Gafanhotos conquistando novos continentes A invasão de gafanhotos no leste africano sobre a qual eu falei no Clímax #13 já chegou na Índia e no Paquistão, e a China já começa a se preparar para a chegada deles no seu território. Mas não, eles não mandaram um exército de patos para a fronteira para que comessem os invasores. A notícia que foi divulgada em muitas publicações não era correta, parece que patos nem gostam muito de gafanhotos… Em compensação, em Uganda é o exército que está lidando com a infestação, mas um exército de humanos.
Leitura extra
Para quem tem interesse em Direito e no papel legal das empresas em relação às mudanças do clima, o Jota publicou um artigo de opinião entitulado O dever jurídico de informar os riscos climáticos que comenta a ação contra Exxon nos Estados Unidos - que não deu em nada - e como ela dialoga com a realidade brasileira.

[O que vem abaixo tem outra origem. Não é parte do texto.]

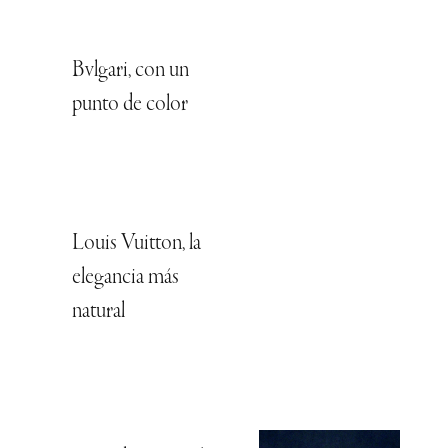
Bvlgari, con un
punto de color
Louis Vuitton, la
elegancia más
natural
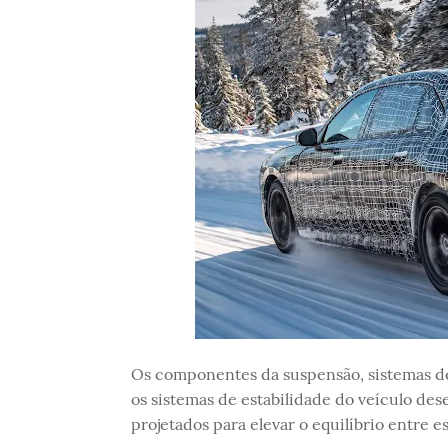
Os componentes da suspensão, sistemas de 
os sistemas de estabilidade do veículo des
projetados para elevar o equilíbrio entre e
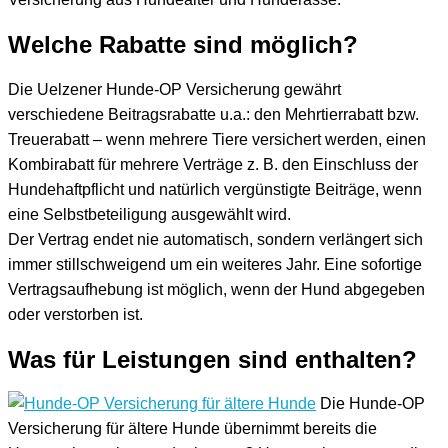
Welche Rabatte sind möglich?
Die Uelzener Hunde-OP Versicherung gewährt
verschiedene Beitragsrabatte u.a.: den Mehrtierrabatt bzw.
Treuerabatt – wenn mehrere Tiere versichert werden, einen
Kombirabatt für mehrere Verträge z. B. den Einschluss der
Hundehaftpflicht und natürlich vergünstigte Beiträge, wenn
eine Selbstbeteiligung ausgewählt wird.
Der Vertrag endet nie automatisch, sondern verlängert sich
immer stillschweigend um ein weiteres Jahr. Eine sofortige
Vertragsaufhebung ist möglich, wenn der Hund abgegeben
oder verstorben ist.
Was für Leistungen sind enthalten?
Die Hunde-OP
Versicherung für ältere Hunde übernimmt bereits die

No Clímax #14, quando eu falei de ecofascismo, eu mencionei um texto chamado The Coming Avocado Politics, para quem quis ler mas não fala inglês o texto foi traduzido para o português pelo Clima Info.
Se você se interessa pelo impacto do plástico no planeta, a revista Rolling Stone escreveu o texto perfeito para você. Eles falam desde a história de como o plástico foi inventado, ao impacto nos oceanos de na terra, passando pelo problema da reciclagem até as posições das empresas e as políticas públicas que tratam do tema.
Até semana que vem!
Lave suas mãos, evite tocar o rosto e use a dobrinha do cotovelo para espirrar ou tossir. Não porque eu acho que há grandes chance de você pegar o coronavírus, mas porque são hábitos que já deveríamos ter com ou sem epidemias à vista.
Ah, e não seja o cara que acumula papel higiênico em casa.